* _DATASET RECORDS_:
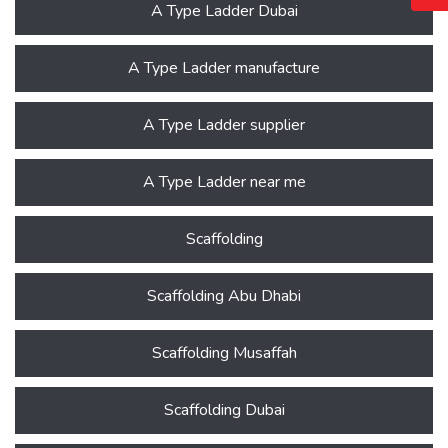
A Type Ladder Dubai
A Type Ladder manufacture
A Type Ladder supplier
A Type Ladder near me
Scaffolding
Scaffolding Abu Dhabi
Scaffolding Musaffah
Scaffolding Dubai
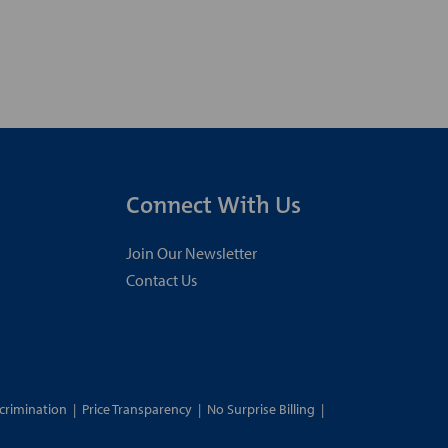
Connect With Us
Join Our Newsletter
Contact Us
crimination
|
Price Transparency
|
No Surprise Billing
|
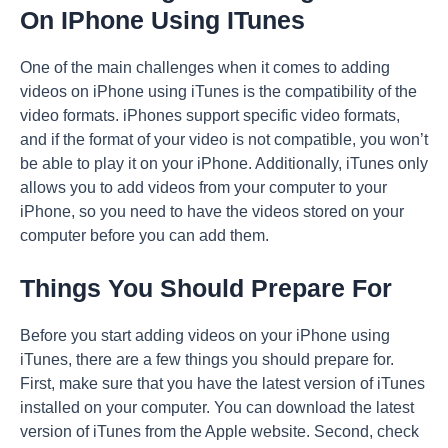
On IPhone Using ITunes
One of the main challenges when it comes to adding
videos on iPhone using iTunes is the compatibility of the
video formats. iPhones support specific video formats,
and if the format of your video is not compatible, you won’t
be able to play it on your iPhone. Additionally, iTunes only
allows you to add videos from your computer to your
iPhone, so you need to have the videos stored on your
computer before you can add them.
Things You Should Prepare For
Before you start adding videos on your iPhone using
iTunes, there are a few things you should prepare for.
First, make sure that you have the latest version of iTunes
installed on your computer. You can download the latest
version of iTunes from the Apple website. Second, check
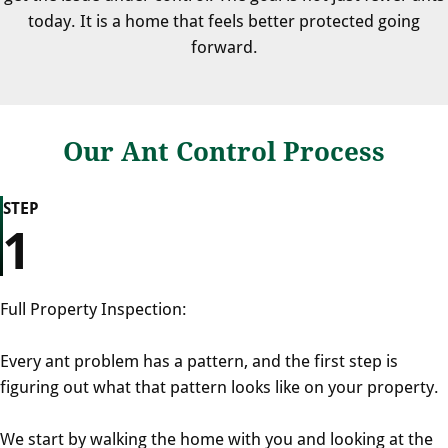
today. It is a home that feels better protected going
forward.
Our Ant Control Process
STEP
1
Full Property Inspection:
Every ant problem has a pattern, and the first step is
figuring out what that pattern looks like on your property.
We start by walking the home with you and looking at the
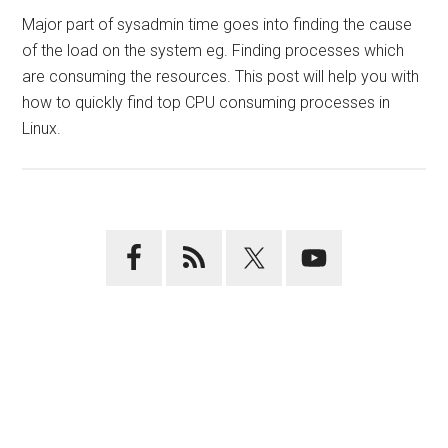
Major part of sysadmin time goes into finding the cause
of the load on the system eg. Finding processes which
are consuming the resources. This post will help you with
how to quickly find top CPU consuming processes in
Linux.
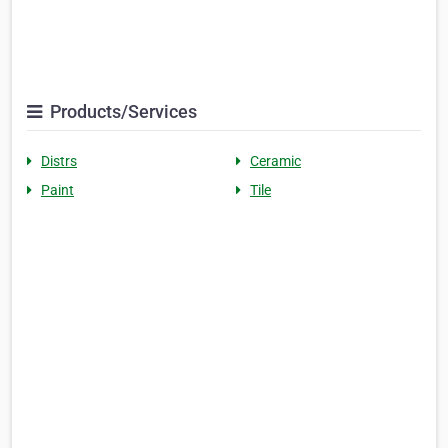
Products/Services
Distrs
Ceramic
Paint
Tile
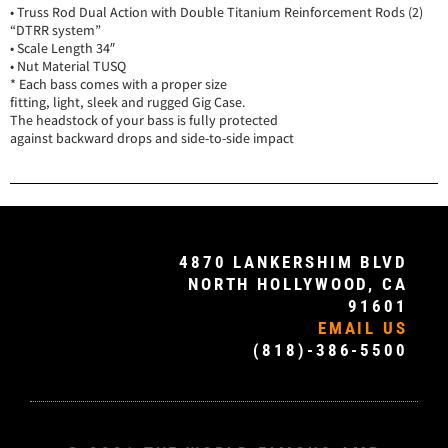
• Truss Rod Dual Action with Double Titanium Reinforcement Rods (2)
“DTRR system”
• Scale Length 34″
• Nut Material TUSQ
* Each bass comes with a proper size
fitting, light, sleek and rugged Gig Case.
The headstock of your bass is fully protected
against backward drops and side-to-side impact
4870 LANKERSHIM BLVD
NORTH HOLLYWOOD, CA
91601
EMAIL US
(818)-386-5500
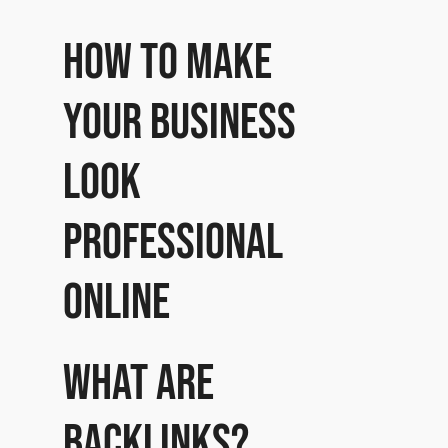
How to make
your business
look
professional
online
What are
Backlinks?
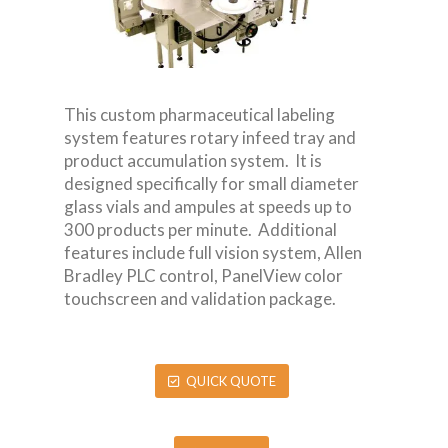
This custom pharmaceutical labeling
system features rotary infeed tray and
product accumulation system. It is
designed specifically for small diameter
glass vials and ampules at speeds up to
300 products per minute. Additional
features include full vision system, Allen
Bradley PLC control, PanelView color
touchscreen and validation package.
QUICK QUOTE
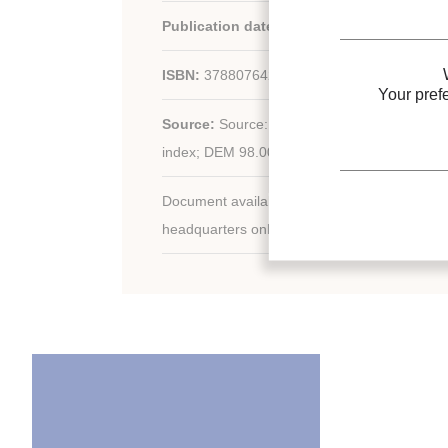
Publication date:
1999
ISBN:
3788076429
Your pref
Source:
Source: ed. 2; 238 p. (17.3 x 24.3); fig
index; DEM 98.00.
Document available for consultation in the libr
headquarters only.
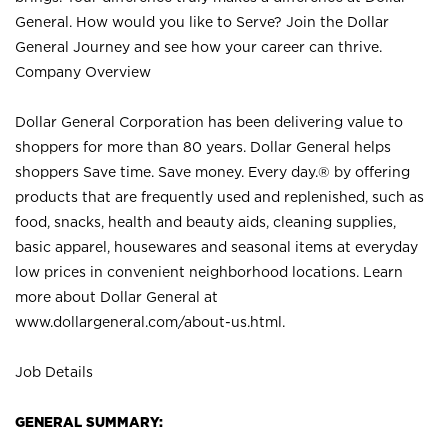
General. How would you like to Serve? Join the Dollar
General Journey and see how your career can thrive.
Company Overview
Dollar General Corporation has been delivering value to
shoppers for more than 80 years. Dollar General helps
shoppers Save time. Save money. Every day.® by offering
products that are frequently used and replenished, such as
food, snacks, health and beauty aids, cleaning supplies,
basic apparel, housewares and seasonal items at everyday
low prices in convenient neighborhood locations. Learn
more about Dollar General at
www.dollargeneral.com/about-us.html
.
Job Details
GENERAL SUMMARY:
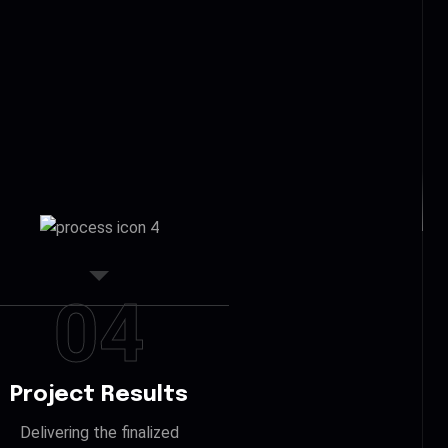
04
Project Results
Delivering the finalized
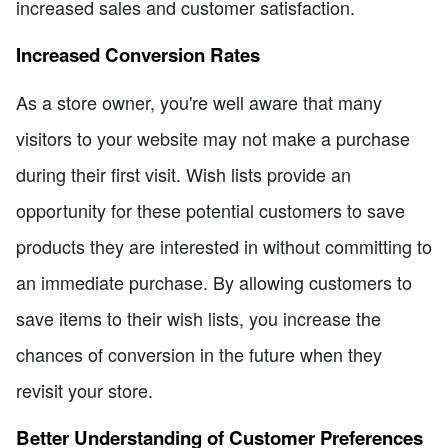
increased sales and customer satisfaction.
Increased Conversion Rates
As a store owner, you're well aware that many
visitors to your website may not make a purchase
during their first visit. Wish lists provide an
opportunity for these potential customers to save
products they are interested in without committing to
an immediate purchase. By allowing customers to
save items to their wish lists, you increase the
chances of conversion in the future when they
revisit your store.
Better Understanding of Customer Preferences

* _INSTRUCTIONS TO FOLLOW_: Repeat all the records above exactly, leaving out any pictures.

* _RESPONSE TO THE TASK_:
A Type Ladder Dubai
A Type Ladder manufacture
A Type Ladder supplier
A Type Ladder near me
Scaffolding
Scaffolding Abu Dhabi
Scaffolding Musaffah
Scaffolding Dubai
Connect With Us
Join Our Newsletter
Contact Us
crimination
|
Price Transparency
|
No Surprise Billing
|
On IPhone Using ITunes
One of the main challenges when it comes to adding
videos on iPhone using iTunes is the compatibility of the
video formats. iPhones support specific video formats,
and if the format of your video is not compatible, you won’t
be able to play it on your iPhone. Additionally, iTunes only
allows you to add videos from your computer to your
iPhone, so you need to have the videos stored on your
computer before you can add them.
Things You Should Prepare For
Before you start adding videos on your iPhone using
iTunes, there are a few things you should prepare for.
First, make sure that you have the latest version of iTunes
installed on your computer. You can download the latest
version of iTunes from the Apple website. Second, check
today. It is a home that feels better protected going
forward.
Our Ant Control Process
STEP
1
Full Property Inspection:
Every ant problem has a pattern, and the first step is
figuring out what that pattern looks like on your property.
We start by walking the home with you and looking at the
Major part of sysadmin time goes into finding the cause
of the load on the system eg. Finding processes which
are consuming the resources. This post will help you with
how to quickly find top CPU consuming processes in
Linux.
Products/Services
Distrs
Ceramic
Paint
Tile
• Truss Rod Dual Action with Double Titanium Reinforcement Rods (2)
“DTRR system”
• Scale Length 34″
• Nut Material TUSQ
* Each bass comes with a proper size
fitting, light, sleek and rugged Gig Case.
The headstock of your bass is fully protected
against backward drops and side-to-side impact
4870 LANKERSHIM BLVD
NORTH HOLLYWOOD, CA
91601
EMAIL US
(818)-386-5500
How to make
your business
look
professional
online
What are
Backlinks?
This custom pharmaceutical labeling
system features rotary infeed tray and
product accumulation system. It is
designed specifically for small diameter
glass vials and ampules at speeds up to
300 products per minute. Additional
features include full vision system, Allen
Bradley PLC control, PanelView color
touchscreen and validation package.
QUICK QUOTE
Publication date:
1999
ISBN:
3788076429
Your pref
Source:
Source: ed. 2; 238 p. (17.3 x 24.3); fig
index; DEM 98.00.
Document available for consultation in the libr
headquarters only.
General. How would you like to Serve? Join the Dollar
General Journey and see how your career can thrive.
Company Overview
Dollar General Corporation has been delivering value to
shoppers for more than 80 years. Dollar General helps
shoppers Save time. Save money. Every day.® by offering
products that are frequently used and replenished, such as
food, snacks, health and beauty aids, cleaning supplies,
basic apparel, housewares and seasonal items at everyday
low prices in convenient neighborhood locations. Learn
more about Dollar General at
www.dollargeneral.com/about-us.html
.
Job Details
GENERAL SUMMARY:
04
Project Results
Delivering the finalized
increased sales and customer satisfaction.
Increased Conversion Rates
As a store owner, you're well aware that many
visitors to your website may not make a purchase
during their first visit. Wish lists provide an
opportunity for these potential customers to save
products they are interested in without committing to
an immediate purchase. By allowing customers to
save items to their wish lists, you increase the
chances of conversion in the future when they
revisit your store.
Better Understanding of Customer Preferences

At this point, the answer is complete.